Carl looked around at the unending sky-floored desolation of the construct. He shrugged.

“Better get me a chair then.”

He could, he supposed, have left the virtuality and killed the time somehow in the vaulted neo-Nordic halls of COLIN’s Jefferson Park complex. He could have talked to Sevgi Ertekin some more, maybe even tried to massage Tom Norton back into a more compliant attitude with some male-on-male platitudes. He could have eaten something—his stomach was a blotched ache from lack of anything but coffee since Florida the previous night; he ignored it with trained stoicism—or just gone for a walk among the jutting riverside terraces of the complex. He had the run of the place, Sevgi said.

Instead he sat under the rivet-scarred metal sky and watched Merrin walk through the n-djinn’s dreams.

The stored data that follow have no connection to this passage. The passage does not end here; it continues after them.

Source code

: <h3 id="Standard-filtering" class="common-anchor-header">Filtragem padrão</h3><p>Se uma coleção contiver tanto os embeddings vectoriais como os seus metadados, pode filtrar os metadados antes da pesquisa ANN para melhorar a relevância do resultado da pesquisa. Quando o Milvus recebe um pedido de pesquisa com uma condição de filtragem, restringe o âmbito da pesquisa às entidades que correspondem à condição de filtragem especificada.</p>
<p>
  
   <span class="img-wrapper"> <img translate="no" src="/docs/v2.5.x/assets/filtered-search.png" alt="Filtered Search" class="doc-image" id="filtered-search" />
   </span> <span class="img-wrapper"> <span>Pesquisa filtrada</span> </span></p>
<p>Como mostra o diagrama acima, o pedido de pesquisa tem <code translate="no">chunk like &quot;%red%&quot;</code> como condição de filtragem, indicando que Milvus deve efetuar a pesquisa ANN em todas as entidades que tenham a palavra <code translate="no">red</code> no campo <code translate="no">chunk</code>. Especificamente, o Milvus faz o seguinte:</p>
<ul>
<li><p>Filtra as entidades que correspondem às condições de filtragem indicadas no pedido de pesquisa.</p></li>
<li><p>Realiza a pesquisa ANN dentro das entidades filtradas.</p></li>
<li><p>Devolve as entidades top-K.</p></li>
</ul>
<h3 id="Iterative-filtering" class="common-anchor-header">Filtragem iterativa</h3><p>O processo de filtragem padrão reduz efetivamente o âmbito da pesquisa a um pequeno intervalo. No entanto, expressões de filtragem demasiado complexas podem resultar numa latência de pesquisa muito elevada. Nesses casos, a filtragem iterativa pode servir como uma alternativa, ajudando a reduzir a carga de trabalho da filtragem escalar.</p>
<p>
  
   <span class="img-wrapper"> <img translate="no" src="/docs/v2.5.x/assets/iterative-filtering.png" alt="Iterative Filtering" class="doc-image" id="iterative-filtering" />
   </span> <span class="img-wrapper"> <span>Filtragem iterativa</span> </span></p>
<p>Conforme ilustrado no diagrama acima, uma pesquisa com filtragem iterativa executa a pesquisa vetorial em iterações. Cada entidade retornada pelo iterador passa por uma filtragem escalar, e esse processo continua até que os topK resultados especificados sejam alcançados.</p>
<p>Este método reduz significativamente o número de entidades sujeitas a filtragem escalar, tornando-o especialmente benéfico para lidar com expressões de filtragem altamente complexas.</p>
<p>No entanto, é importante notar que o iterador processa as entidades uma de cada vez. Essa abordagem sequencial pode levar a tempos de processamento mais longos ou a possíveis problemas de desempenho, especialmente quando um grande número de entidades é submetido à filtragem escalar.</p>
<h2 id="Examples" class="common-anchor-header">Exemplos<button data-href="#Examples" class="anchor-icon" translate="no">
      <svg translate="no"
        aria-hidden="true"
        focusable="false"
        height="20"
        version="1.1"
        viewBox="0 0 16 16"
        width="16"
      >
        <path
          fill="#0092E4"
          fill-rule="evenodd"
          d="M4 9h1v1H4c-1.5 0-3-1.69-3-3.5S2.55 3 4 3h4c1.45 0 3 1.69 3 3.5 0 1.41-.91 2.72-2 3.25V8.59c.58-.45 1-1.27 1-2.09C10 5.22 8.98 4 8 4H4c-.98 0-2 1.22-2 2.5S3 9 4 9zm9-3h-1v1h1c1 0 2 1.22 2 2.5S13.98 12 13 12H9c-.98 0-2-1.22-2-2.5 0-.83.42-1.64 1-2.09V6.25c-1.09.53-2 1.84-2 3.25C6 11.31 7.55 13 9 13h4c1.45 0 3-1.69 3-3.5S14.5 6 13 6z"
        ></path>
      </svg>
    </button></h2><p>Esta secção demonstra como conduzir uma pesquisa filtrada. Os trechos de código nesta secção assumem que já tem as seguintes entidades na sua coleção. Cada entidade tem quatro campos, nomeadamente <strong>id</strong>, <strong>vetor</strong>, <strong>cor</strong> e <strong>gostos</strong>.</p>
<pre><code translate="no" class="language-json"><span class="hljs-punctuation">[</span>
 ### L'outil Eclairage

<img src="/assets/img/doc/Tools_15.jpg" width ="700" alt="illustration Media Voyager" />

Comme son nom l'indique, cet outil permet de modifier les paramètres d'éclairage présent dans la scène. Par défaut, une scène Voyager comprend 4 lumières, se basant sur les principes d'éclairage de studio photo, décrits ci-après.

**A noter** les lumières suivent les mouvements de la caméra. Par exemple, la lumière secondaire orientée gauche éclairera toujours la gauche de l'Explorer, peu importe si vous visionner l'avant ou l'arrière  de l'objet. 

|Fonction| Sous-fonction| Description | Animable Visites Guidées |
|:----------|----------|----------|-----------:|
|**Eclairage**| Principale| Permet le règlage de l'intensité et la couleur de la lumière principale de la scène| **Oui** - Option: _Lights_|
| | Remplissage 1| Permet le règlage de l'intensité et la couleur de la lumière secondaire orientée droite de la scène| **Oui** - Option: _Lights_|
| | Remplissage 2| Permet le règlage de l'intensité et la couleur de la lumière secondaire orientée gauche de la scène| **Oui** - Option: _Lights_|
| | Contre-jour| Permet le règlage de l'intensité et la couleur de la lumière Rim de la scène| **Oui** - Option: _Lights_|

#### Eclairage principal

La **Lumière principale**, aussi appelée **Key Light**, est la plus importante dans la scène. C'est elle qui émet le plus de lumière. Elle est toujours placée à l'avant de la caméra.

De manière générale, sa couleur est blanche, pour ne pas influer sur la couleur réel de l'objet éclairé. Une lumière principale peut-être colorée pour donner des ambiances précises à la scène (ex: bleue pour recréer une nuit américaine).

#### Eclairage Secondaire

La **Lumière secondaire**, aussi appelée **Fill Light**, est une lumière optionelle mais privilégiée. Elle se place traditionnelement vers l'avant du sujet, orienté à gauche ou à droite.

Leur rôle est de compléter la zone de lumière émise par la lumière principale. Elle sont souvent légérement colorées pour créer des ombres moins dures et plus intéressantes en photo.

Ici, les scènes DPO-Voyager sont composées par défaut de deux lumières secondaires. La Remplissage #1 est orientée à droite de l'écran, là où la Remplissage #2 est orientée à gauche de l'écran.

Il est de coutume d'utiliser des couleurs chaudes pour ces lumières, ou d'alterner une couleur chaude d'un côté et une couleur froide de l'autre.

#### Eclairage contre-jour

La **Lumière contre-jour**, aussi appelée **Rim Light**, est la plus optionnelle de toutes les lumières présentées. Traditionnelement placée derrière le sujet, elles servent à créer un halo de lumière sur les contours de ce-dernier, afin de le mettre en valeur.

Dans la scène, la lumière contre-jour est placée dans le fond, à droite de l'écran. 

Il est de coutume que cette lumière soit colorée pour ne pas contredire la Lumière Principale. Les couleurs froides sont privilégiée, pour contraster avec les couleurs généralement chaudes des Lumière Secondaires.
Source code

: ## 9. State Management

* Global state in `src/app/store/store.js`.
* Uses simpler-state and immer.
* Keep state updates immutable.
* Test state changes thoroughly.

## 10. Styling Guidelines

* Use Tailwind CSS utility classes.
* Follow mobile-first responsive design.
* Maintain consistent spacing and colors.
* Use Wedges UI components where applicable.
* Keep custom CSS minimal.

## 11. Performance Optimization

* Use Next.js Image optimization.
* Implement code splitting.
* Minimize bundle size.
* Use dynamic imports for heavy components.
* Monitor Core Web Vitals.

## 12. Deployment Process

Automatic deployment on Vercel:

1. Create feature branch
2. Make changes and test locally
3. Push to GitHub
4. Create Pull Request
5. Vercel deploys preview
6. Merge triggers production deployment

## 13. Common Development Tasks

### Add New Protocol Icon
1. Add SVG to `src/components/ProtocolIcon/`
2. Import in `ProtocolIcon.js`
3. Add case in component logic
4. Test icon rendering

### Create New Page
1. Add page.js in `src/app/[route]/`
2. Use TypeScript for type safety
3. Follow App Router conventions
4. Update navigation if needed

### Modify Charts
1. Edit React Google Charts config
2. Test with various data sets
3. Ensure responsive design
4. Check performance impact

The ’face had left him to his chair—a colliding geometry of comet trail lines and nebula gas upholstery, spun up out of the night sky as if flung at him—and disappeared into the dwindling perspectives of the wind that blew continually through its body. Something else blew back in its place—at first a tiny rectangular panel like an antique holographic postage stamp Carl had once seen in a London museum, fluttering stiff-cornered and growing in size as it approached until it slammed to a silent halt, three meters tall, two broad, and angled slightly backward at the base a handful of paces in front of where he sat. It was a cascade of images like the curtain where he’d seen his own face fall from the djinn’s upheld arm. Silent and discoherent with the n-djinn’s unhuman associative processes.